His long white face had a weary, debauched look, with burning fever-bright eyes and a pouting sulky mouth with no colour in it. He had experimented with makeup, but mostly he just couldn’t be bothered. Long dark hair fell to his shoulders in oiled ringlets. He looked calm, casual, even bored. He was drinking whiskey straight from the bottle and eating Neapolitan ice cream straight from the tub. He nodded easily as I came over to join him.

“Hello, Taylor,” he said indistinctly, around a mouthful of ice cream. “Pardon my indulgence, but when you’re dead you have to take your pleasures where you can find them. I’d offer you a drink, but I’ve only got the one bottle. And don’t order anything from the bar—their prices are appalling, and the drinks are worse.”

I nodded. I already knew that. I’d been here once before, working a case, and had allowed myself to be persuaded to order what passed for champagne. It tasted like cherry cola. Nothing was what it seemed here. Even the waitress had an Adam’s apple.

“So you’re the bouncer?” I said, leaning easily back against the bar beside him.

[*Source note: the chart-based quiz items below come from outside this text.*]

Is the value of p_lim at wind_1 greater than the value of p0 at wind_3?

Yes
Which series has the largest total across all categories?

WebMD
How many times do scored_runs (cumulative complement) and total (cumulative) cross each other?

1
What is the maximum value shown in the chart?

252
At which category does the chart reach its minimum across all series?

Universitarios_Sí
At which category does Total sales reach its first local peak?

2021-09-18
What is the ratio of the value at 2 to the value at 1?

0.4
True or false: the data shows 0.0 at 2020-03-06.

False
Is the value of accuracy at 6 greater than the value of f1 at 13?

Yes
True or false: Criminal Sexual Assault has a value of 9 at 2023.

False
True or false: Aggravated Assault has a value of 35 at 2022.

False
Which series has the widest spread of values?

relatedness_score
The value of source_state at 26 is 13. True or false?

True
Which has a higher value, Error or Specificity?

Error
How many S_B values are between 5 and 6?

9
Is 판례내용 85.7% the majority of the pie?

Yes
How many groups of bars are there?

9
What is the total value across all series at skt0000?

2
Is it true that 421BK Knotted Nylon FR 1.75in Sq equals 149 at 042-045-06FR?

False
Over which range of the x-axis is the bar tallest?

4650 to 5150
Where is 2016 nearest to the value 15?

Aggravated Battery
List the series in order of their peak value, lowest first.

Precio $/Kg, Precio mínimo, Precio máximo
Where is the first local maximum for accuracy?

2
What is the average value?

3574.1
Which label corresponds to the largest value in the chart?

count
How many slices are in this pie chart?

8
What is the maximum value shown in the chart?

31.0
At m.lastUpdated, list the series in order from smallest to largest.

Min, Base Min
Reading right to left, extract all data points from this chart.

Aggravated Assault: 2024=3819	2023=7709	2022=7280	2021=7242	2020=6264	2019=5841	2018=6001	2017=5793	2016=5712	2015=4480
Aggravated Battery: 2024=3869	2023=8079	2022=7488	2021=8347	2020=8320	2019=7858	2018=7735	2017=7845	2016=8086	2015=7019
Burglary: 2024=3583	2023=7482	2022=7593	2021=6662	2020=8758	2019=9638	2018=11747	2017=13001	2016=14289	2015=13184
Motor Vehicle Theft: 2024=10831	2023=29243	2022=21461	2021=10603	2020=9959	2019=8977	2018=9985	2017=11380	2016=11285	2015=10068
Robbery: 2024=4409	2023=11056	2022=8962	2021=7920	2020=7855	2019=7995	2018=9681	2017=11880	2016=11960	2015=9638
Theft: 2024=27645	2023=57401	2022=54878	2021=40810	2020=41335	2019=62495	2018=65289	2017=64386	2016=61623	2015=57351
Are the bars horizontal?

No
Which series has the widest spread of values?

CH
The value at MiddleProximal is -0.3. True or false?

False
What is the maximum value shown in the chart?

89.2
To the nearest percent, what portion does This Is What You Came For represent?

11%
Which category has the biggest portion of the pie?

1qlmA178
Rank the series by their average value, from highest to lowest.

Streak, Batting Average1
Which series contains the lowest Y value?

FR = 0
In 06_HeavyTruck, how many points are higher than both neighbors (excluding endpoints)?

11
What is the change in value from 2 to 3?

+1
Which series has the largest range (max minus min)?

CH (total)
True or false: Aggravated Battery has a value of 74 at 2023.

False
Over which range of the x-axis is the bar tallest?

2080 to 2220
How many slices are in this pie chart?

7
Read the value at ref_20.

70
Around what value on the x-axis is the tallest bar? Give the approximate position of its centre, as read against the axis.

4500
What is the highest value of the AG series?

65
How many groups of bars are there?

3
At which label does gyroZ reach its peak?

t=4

“I run security here,” he corrected me. “I keep an eye on things. Most of the punters take one look at me, and know better than to start anything.”

“I thought you had a steady gig, body-guarding that singer, Rossignol?”

He shrugged. “She’s off touring Europe. And I… prefer not to leave the Nightside. This job’s just temporary, until I can scare something else up. Even the dead have to earn a living. Hence the girls here.”

I nodded. The Nightside accumulates more than its fair share of ghosts and revenants, one way and another, and they all have to go somewhere.